● **Requirement 1**
In the airworthiness directive excerpt, what compliance time did British Airways propose?
● **Requirement 2**
Retype the part of the airworthiness directive excerpt that begins with the words containing "We disagree with" and ends with "the flap system.".
● **Requirement 3**
Translate this sentence from the airworthiness directive excerpt into Spanish: "This design deficiency is not fatigue related and accordingly not flight-cycle related."

● **Extracted text**
-=-=-=-=-
Request To Revise Compliance Time to Flight Cycles

    British Airways requests that we express the compliance time in 
units of flight cycles. The commenter asserts that calendar time is an 
inappropriate unit of life control. As justification, the commenter 
states that flap operations would primarily influence the failure 
experienced. The commenter proposes 6,000 flight cycles as a more 
appropriate compliance time.
    We disagree with revising the compliance time. Although failure of 
the pivot link is primarily affected by airplane flight cycles, the 
original design of the flap system was certified to withstand such a 
failure. A design

[[Page 3717]]

deficiency exists in the gimbal plate structure within the flap system. 
This design deficiency is not fatigue related and accordingly not 
flight-cycle related. Therefore, it is appropriate to use a calendar 
time to express the compliance time. The compliance time of 24 months 
was selected to allow replacement of the gimbal plates during a routine 
maintenance visit. We have not revised this AD in this regard.

Request To Revise the Costs of Compliance

    American Airlines requests that we adjust the costs estimated in 
the NPRM. American Airlines states that it has accomplished the gimbal 
plate replacement in accordance with Boeing Alert Service Bulletin 777-
27A0073, dated March 30, 2006, on 2 of its 45 affected airplanes. 
American Airlines estimates that the cost impact for accomplishing the 
NPRM will be approximately $84,200 per airplane, or $3,789,000 for its 
entire fleet. We infer the commenter would like us to revise the Cost 
of Compliance paragraph in this AD.
    We disagree. The cost information in this AD describes only the 
direct costs of the specific actions required by this AD. Based on the 
best data available, the manufacturer provided the number of work hours 
(153) necessary to do the required actions. This number represents the 
time necessary to perform only the actions actually required by this 
AD. We recognize that, in doing the actions required by an AD, 
operators may incur incidental costs in addition to the direct costs. 
The cost analysis in AD rulemaking actions, however, typically does not 
include incidental costs such as the time required to gain access and 
close up, time necessary for planning, or time necessitated by other 
administrative actions. Those incidental costs, which may vary 
significantly among operators, are almost impossible to calculate. We 
have not changed this AD in this regard.

New Note Added to Paragraph (f)
-=-=-=-=-
● **Extracted records**
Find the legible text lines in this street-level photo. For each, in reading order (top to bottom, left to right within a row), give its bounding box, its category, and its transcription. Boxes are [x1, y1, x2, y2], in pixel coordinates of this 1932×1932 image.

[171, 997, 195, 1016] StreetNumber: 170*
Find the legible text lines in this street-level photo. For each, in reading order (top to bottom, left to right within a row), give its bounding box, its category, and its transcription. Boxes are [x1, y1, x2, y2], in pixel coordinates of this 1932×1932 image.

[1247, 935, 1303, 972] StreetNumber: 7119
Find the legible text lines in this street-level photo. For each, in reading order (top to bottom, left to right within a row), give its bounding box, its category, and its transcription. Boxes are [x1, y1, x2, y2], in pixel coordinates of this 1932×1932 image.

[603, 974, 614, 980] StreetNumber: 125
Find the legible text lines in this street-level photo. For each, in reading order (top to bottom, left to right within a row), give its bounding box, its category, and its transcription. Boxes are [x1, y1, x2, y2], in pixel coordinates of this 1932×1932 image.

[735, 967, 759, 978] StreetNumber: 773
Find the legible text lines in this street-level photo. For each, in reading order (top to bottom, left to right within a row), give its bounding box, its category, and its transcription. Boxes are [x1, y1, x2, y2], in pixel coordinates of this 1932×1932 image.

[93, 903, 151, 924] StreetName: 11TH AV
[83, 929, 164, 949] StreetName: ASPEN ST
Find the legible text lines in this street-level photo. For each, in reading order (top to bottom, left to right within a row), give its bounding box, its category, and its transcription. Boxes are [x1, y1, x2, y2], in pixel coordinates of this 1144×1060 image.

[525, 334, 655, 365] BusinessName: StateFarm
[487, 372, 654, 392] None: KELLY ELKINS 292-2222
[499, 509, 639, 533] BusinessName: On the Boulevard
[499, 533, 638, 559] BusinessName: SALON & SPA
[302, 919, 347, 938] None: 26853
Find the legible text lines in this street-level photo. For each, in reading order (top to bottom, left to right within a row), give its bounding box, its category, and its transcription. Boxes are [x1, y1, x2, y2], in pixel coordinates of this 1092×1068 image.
-=-=-=-=-
● **Expected output 1**
6,000 flight cycles

● **Expected output 2**
We disagree with revising the compliance time. Although failure of 
the pivot link is primarily affected by airplane flight cycles, the 
original design of the flap system was certified to withstand such a 
failure. A design

[[Page 3717]]

deficiency exists in the gimbal plate structure within the flap system.

● **Expected output 3**
Esta deficiencia de diseño no está relacionada con la fatiga y, por consiguiente, no está relacionada con los ciclos de vuelo.